Nvidia's Runai Acquisition Wins EU Approval
Sign up for ARPU: Stay ahead of the curve on tech news.
Nvidia Corp.'s proposed acquisition of Israeli AI software startup Run:ai has been unconditionally approved by the European Union, reports Bloomberg. The European Commission, in a statement on Friday, determined that the takeover does not pose any competition concerns within the 27-member bloc, despite Nvidia's dominant position in the AI hardware market.
"Our market investigation confirmed to us that other software options compatible with Nvidia's hardware will remain available in the market," said Teresa Ribera, the EU's new antitrust chief, in the statement.
Run:ai, founded in 2018, has been a close collaborator with Nvidia since 2020. While the financial terms of the deal were not disclosed, Israeli newspaper Calcalist estimated the transaction to be worth $700 million. This follows Nvidia's previous major acquisition in Israel, the $7 billion purchase of Mellanox Technologies Ltd. in 2020.

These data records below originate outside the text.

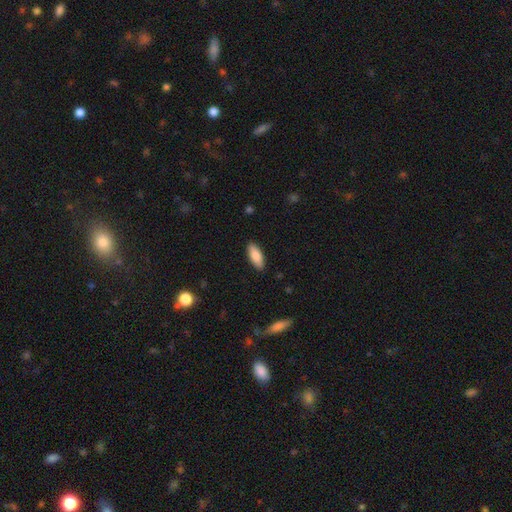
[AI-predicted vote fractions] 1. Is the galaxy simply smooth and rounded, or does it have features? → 85% smooth, 9% featured or disk, 6% star or artifact.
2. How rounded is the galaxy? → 76% in between, 22% cigar-shaped, 2% round.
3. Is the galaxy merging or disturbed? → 89% none, 8% minor disturbance, 2% major disturbance, 1% merger.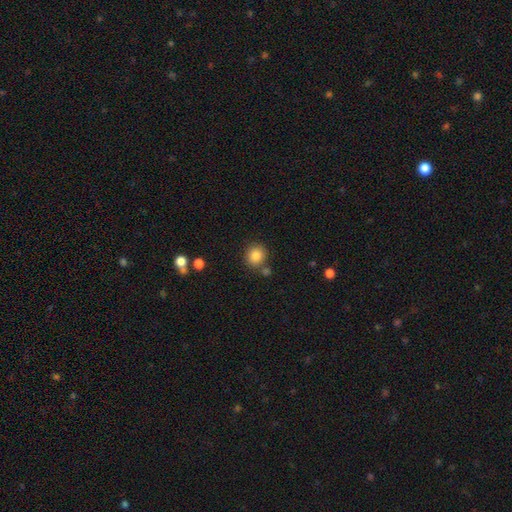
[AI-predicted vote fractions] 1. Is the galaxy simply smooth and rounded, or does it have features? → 84% smooth, 10% star or artifact, 6% featured or disk.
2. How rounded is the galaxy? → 84% round, 15% in between, 1% cigar-shaped.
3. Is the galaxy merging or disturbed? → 75% none, 11% merger, 10% minor disturbance, 3% major disturbance.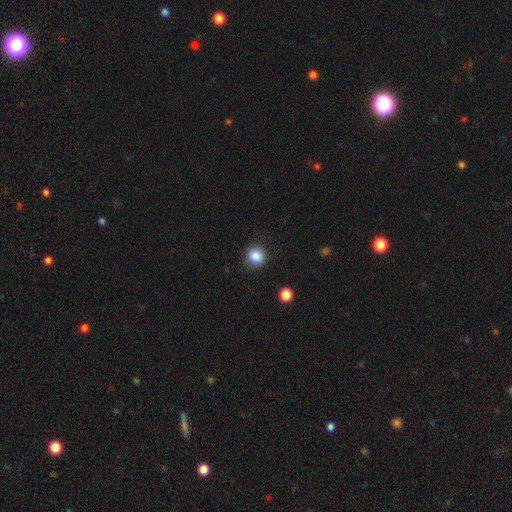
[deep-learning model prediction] smooth_or_featured: smooth (p=0.86) [alt: star or artifact p=0.10]
how_rounded: round (p=0.90) [alt: in between p=0.09]
merging: none (p=0.88) [alt: minor disturbance p=0.08]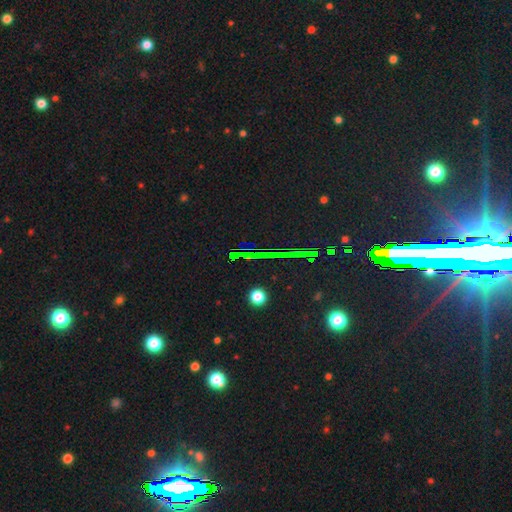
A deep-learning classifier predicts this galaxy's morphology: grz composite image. It shows a star or artifact, not a galaxy (77%).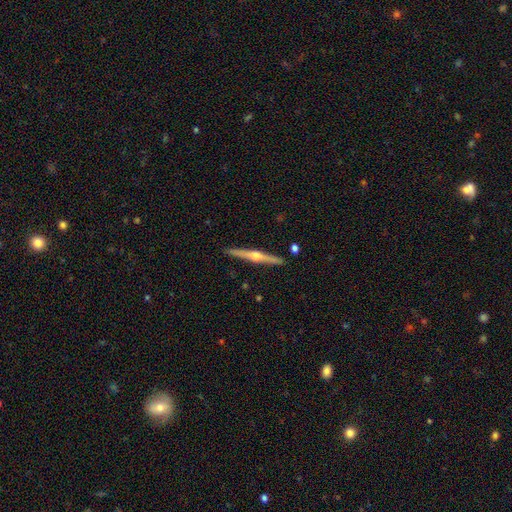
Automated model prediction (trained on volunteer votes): featured or disk 79%, smooth 16%, star or artifact 5%. Down the decision tree: edge-on disk — yes (98%); edge-on bulge — rounded (91%); merging — none (92%).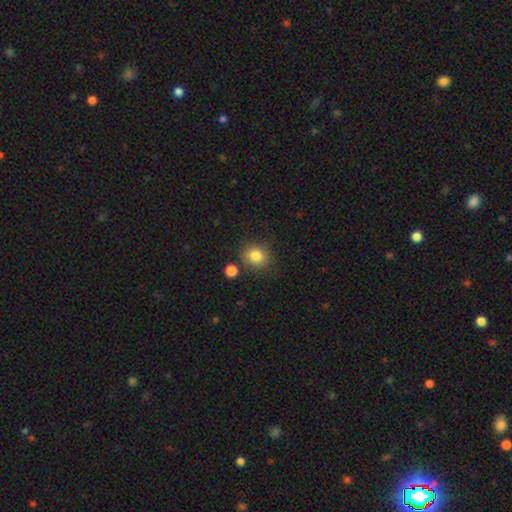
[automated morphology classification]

Nvidia's dominance in the AI chip market has drawn scrutiny both domestically and internationally. The company's graphics processing units (GPUs), initially popular in video gaming, are now crucial for training large language models and other AI systems. While companies like Amazon are working to challenge Nvidia's market share, the high demand for these chips—which can cost tens of thousands of dollars each—means they are currently in short supply.
The EU's merger watchdog initiated the investigation following a referral from the Italian competition authority. This was conducted under special powers allowing Brussels to review mergers, including tech deals, that would typically fall below EU review thresholds.
However, these powers have been curtailed by a recent ruling from the EU's Court of Justice in a case concerning Illumina Inc.'s blocked acquisition of Grail Inc. The court determined that the EU's merger watchdog had inappropriately encouraged national regulators to seek EU-level reviews of mergers that would normally be subject to national review. The court stipulated that this system could only be used when national watchdogs already had jurisdiction to conduct their own probe.
This ruling has impacted the EU's ability to scrutinize potentially problematic mergers, including Microsoft Corp.'s investments in Inflection AI.